В номере стояла двуспальная кровать, обои были в широкую темно-зеленую полосу по салатному фону. Из кресла выпирала пружина. Большую часть дня Дейв провел у окна. Он следил за всеми, кто входил или выходил из суда, но Бена либо не приводили, либо провели через задние двери. Зато около пяти он заметил Уилбера Лейна: тот шел из суда вместе с секретаршей, которую Гэллоуэй видел у окружного прокурора.
После обеда он хотел позвонить Мьюзеку, да так и не набрался духу. Дейв не понимал, за что Лейн на него сердится. Но и в присутствии окружного прокурора он тоже испытывал неловкость.
В конце концов он уснул, а проснувшись, с изумлением обнаружил, что на часах восемь утра. До десяти он ждал, не сообщит ли адвокат какие-нибудь новости, потом, не выдержав, позвонил к нему в контору. Лейн долго не брал трубку, и Дейву показалось, что, разговаривая с ним, адвокат продолжает слушать какого-то посетителя.
— Я обещал вам позвонить, если будут новости. Сейчас мне вам нечего сказать... Нет... Доктор Хассбергер прибыл в восемь утра и до сих пор обследует в тюрьме вашего сына. Вот именно... Я вам позвоню...
В полдень звонка все еще не было. Адвокат позвонил только в час.
— Суд состоится в четверг в десять утра, — жестко отчеканил он.
— Что это значит?
— Это значит, что, по мнению Хассбергера, ваш сын во всех отношениях здоров и на все сто процентов ответствен за свои действия. Если уж таково мнение нашего эксперта, то от эксперта, приглашенного обвинением, тем более не приходится ждать ничего хорошего. Вероятно, я привлеку вас как свидетеля; в таком случае мне придется с вами побеседовать — возможно, даже сегодня ближе к вечеру.
В этот день он больше не объявлялся. Назавтра, протомившись в неизвестности до четырех дня, Дейв отправился в адвокатскую контору. Напрасный труд. Секретарша сообщила, что Лейн не может его принять: занят, беседует с клиентом.
Гэллоуэй, к своему удивлению, уже не только не терзался от мелких уколов, вроде этого отказа, но даже перестал обращать на них внимание. С тех пор как выяснилось, что делать ничего не нужно, время потеряло всякое значение.
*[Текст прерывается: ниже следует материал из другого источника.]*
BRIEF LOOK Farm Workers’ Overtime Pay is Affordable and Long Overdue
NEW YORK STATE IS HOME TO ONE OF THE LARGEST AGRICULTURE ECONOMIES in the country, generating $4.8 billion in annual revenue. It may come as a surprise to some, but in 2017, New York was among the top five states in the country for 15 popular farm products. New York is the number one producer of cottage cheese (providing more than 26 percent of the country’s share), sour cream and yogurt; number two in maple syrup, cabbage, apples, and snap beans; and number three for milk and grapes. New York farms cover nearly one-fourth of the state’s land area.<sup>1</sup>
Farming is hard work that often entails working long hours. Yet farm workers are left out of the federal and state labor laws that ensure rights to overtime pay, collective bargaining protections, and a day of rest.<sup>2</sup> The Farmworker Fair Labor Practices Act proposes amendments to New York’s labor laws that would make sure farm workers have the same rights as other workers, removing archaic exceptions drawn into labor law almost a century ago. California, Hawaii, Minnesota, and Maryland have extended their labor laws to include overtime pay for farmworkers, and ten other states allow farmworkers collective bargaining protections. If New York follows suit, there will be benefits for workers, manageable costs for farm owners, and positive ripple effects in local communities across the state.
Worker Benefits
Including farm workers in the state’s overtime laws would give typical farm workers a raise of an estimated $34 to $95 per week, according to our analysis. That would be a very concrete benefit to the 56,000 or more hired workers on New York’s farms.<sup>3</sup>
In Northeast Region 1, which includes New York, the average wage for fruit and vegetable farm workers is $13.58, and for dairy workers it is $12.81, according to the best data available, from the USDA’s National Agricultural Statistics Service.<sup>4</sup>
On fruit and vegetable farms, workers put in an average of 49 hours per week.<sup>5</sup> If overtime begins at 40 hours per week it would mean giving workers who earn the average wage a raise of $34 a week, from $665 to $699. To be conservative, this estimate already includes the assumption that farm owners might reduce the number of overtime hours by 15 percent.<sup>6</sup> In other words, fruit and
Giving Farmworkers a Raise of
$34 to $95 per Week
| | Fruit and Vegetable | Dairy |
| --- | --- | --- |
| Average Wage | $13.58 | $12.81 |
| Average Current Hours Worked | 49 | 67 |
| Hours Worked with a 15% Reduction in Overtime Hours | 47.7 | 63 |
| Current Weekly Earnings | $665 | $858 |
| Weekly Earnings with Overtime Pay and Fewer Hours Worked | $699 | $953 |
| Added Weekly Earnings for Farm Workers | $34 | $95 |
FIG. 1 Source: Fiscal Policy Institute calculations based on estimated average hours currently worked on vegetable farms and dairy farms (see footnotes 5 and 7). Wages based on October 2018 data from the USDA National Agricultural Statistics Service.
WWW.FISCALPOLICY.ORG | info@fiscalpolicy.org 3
Дейв часами не вставал с кресла или простаивал у окна; чтобы прибрать у него в номере, горничной приходилось дожидаться, когда он спустится поесть.
Однажды в дверь постучали, и какой-то человек, судя по виду - полицейский в штатском, вручил Дейву повестку явиться на следующий день в суд в качестве свидетеля.
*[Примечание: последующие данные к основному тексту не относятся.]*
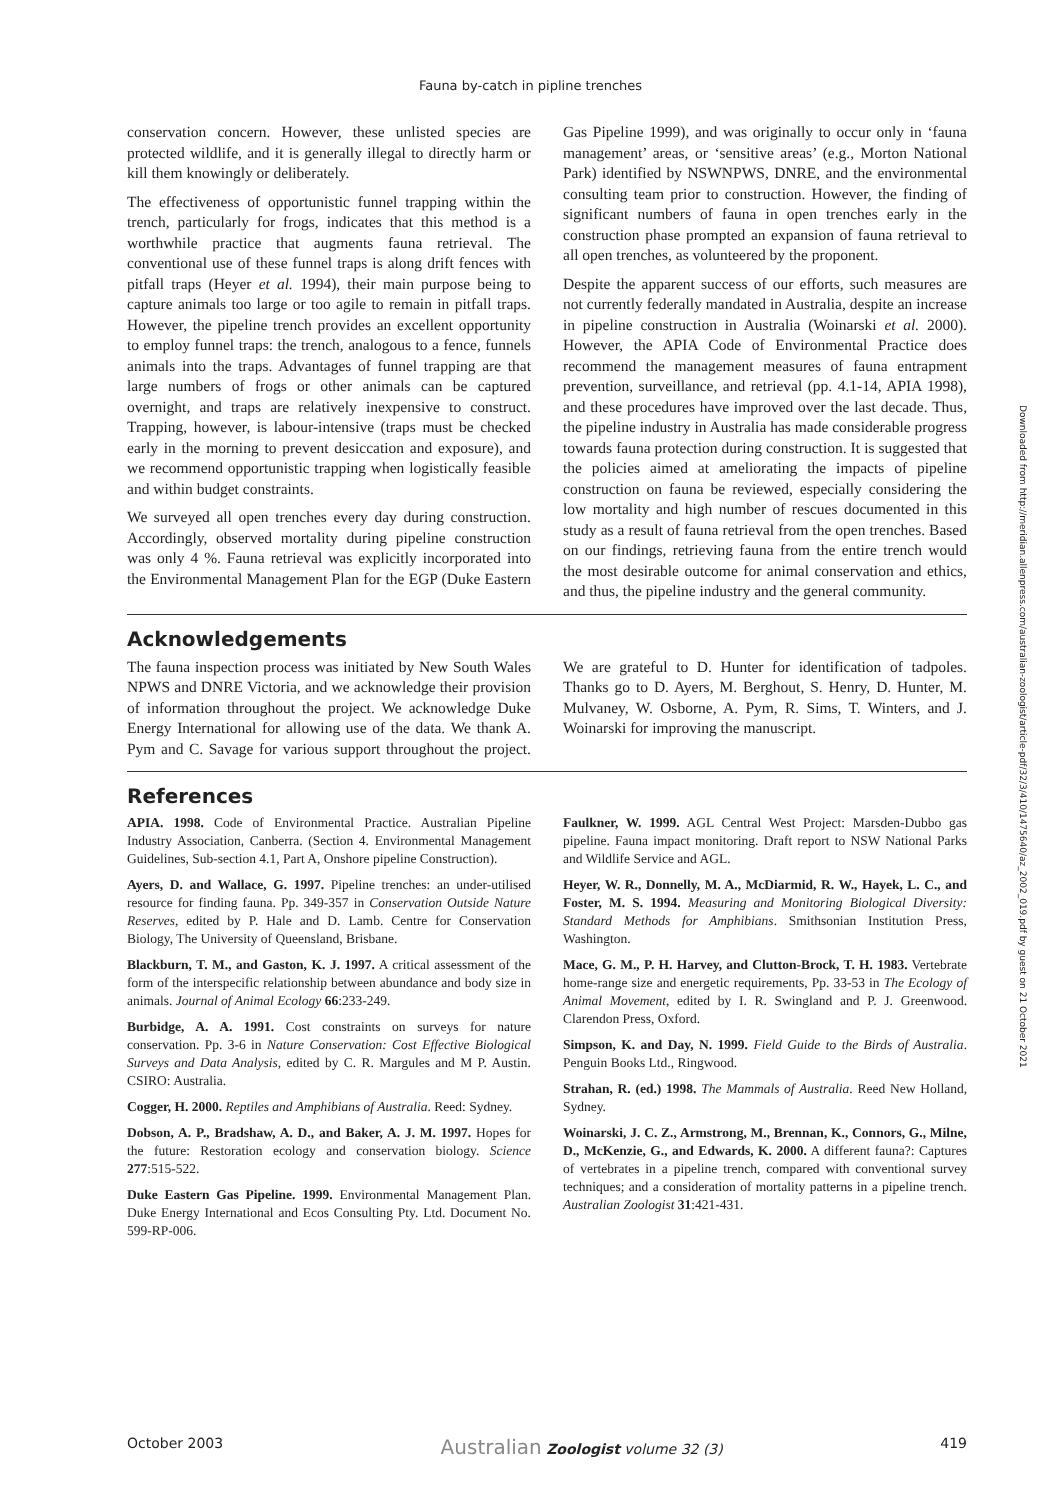Fauna by-catch in pipline trenches
conservation concern. However, these unlisted species are protected wildlife, and it is generally illegal to directly harm or kill them knowingly or deliberately.
The effectiveness of opportunistic funnel trapping within the trench, particularly for frogs, indicates that this method is a worthwhile practice that augments fauna retrieval. The conventional use of these funnel traps is along drift fences with pitfall traps (Heyer et al. 1994), their main purpose being to capture animals too large or too agile to remain in pitfall traps. However, the pipeline trench provides an excellent opportunity to employ funnel traps: the trench, analogous to a fence, funnels animals into the traps. Advantages of funnel trapping are that large numbers of frogs or other animals can be captured overnight, and traps are relatively inexpensive to construct. Trapping, however, is labour-intensive (traps must be checked early in the morning to prevent desiccation and exposure), and we recommend opportunistic trapping when logistically feasible and within budget constraints.
We surveyed all open trenches every day during construction. Accordingly, observed mortality during pipeline construction was only 4 %. Fauna retrieval was explicitly incorporated into the Environmental Management Plan for the EGP (Duke Eastern Gas Pipeline 1999), and was originally to occur only in ‘fauna management’ areas, or ‘sensitive areas’ (e.g., Morton National Park) identified by NSWNPWS, DNRE, and the environmental consulting team prior to construction. However, the finding of significant numbers of fauna in open trenches early in the construction phase prompted an expansion of fauna retrieval to all open trenches, as volunteered by the proponent.
Despite the apparent success of our efforts, such measures are not currently federally mandated in Australia, despite an increase in pipeline construction in Australia (Woinarski et al. 2000). However, the APIA Code of Environmental Practice does recommend the management measures of fauna entrapment prevention, surveillance, and retrieval (pp. 4.1-14, APIA 1998), and these procedures have improved over the last decade. Thus, the pipeline industry in Australia has made considerable progress towards fauna protection during construction. It is suggested that the policies aimed at ameliorating the impacts of pipeline construction on fauna be reviewed, especially considering the low mortality and high number of rescues documented in this study as a result of fauna retrieval from the open trenches. Based on our findings, retrieving fauna from the entire trench would the most desirable outcome for animal conservation and ethics, and thus, the pipeline industry and the general community.
Acknowledgements
The fauna inspection process was initiated by New South Wales NPWS and DNRE Victoria, and we acknowledge their provision of information throughout the project. We acknowledge Duke Energy International for allowing use of the data. We thank A. Pym and C. Savage for various support throughout the project. We are grateful to D. Hunter for identification of tadpoles. Thanks go to D. Ayers, M. Berghout, S. Henry, D. Hunter, M. Mulvaney, W. Osborne, A. Pym, R. Sims, T. Winters, and J. Woinarski for improving the manuscript.
References
APIA. 1998. Code of Environmental Practice. Australian Pipeline Industry Association, Canberra. (Section 4. Environmental Management Guidelines, Sub-section 4.1, Part A, Onshore pipeline Construction).
Ayers, D. and Wallace, G. 1997. Pipeline trenches: an under-utilised resource for finding fauna. Pp. 349-357 in Conservation Outside Nature Reserves, edited by P. Hale and D. Lamb. Centre for Conservation Biology, The University of Queensland, Brisbane.
Blackburn, T. M., and Gaston, K. J. 1997. A critical assessment of the form of the interspecific relationship between abundance and body size in animals. Journal of Animal Ecology 66:233-249.
Burbidge, A. A. 1991. Cost constraints on surveys for nature conservation. Pp. 3-6 in Nature Conservation: Cost Effective Biological Surveys and Data Analysis, edited by C. R. Margules and M P. Austin. CSIRO: Australia.
Cogger, H. 2000. Reptiles and Amphibians of Australia. Reed: Sydney.
Dobson, A. P., Bradshaw, A. D., and Baker, A. J. M. 1997. Hopes for the future: Restoration ecology and conservation biology. Science 277:515-522.
Duke Eastern Gas Pipeline. 1999. Environmental Management Plan. Duke Energy International and Ecos Consulting Pty. Ltd. Document No. 599-RP-006.
Faulkner, W. 1999. AGL Central West Project: Marsden-Dubbo gas pipeline. Fauna impact monitoring. Draft report to NSW National Parks and Wildlife Service and AGL.
Heyer, W. R., Donnelly, M. A., McDiarmid, R. W., Hayek, L. C., and Foster, M. S. 1994. Measuring and Monitoring Biological Diversity: Standard Methods for Amphibians. Smithsonian Institution Press, Washington.
Mace, G. M., P. H. Harvey, and Clutton-Brock, T. H. 1983. Vertebrate home-range size and energetic requirements, Pp. 33-53 in The Ecology of Animal Movement, edited by I. R. Swingland and P. J. Greenwood. Clarendon Press, Oxford.
Simpson, K. and Day, N. 1999. Field Guide to the Birds of Australia. Penguin Books Ltd., Ringwood.
Strahan, R. (ed.) 1998. The Mammals of Australia. Reed New Holland, Sydney.
Woinarski, J. C. Z., Armstrong, M., Brennan, K., Connors, G., Milne, D., McKenzie, G., and Edwards, K. 2000. A different fauna?: Captures of vertebrates in a pipeline trench, compared with conventional survey techniques; and a consideration of mortality patterns in a pipeline trench. Australian Zoologist 31:421-431.
Downloaded from http://meridian.allenpress.com/australian-zoologist/article-pdf/32/3/410/1475640/az_2002_019.pdf by guest on 21 October 2021
October 2003 Australian Zoologist volume 32 (3) 419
Пришел он на полчаса раньше, и ему показалось, что Уилбер Лейн, который разглагольствовал, окруженный несколькими слушателями, нарочито не замечает его.
В зале суда на светлых деревянных скамьях уже сидело человек тридцать, главным образом женщины. Прочие слонялись по коридору, болтали, курили.
Дейв заметил доктора Ван Хорна с Джимми, но доктор, отвернувшись от него, поспешил навстречу адвокату и заговорил с ним запросто, как со старым знакомым. Была здесь и Изабелла Хоукинс, на этот раз вместе со своим сыном Стивом. Ни Изабелла, ни Стив с ним не поздоровались.
Какой-то молодой репортер весело спросил у него:
— Волнуетесь?
В ответ Дейв натянуто улыбнулся. Он надеялся увидеть, как приведут сына, не зная, что Бен уже полчаса находится в кабинете окружного прокурора.
За несколько секунд до того, как в коридоре зазвонил колокольчик судебного исполнителя, Лейн наконец удосужился заметить Гэллоуэя.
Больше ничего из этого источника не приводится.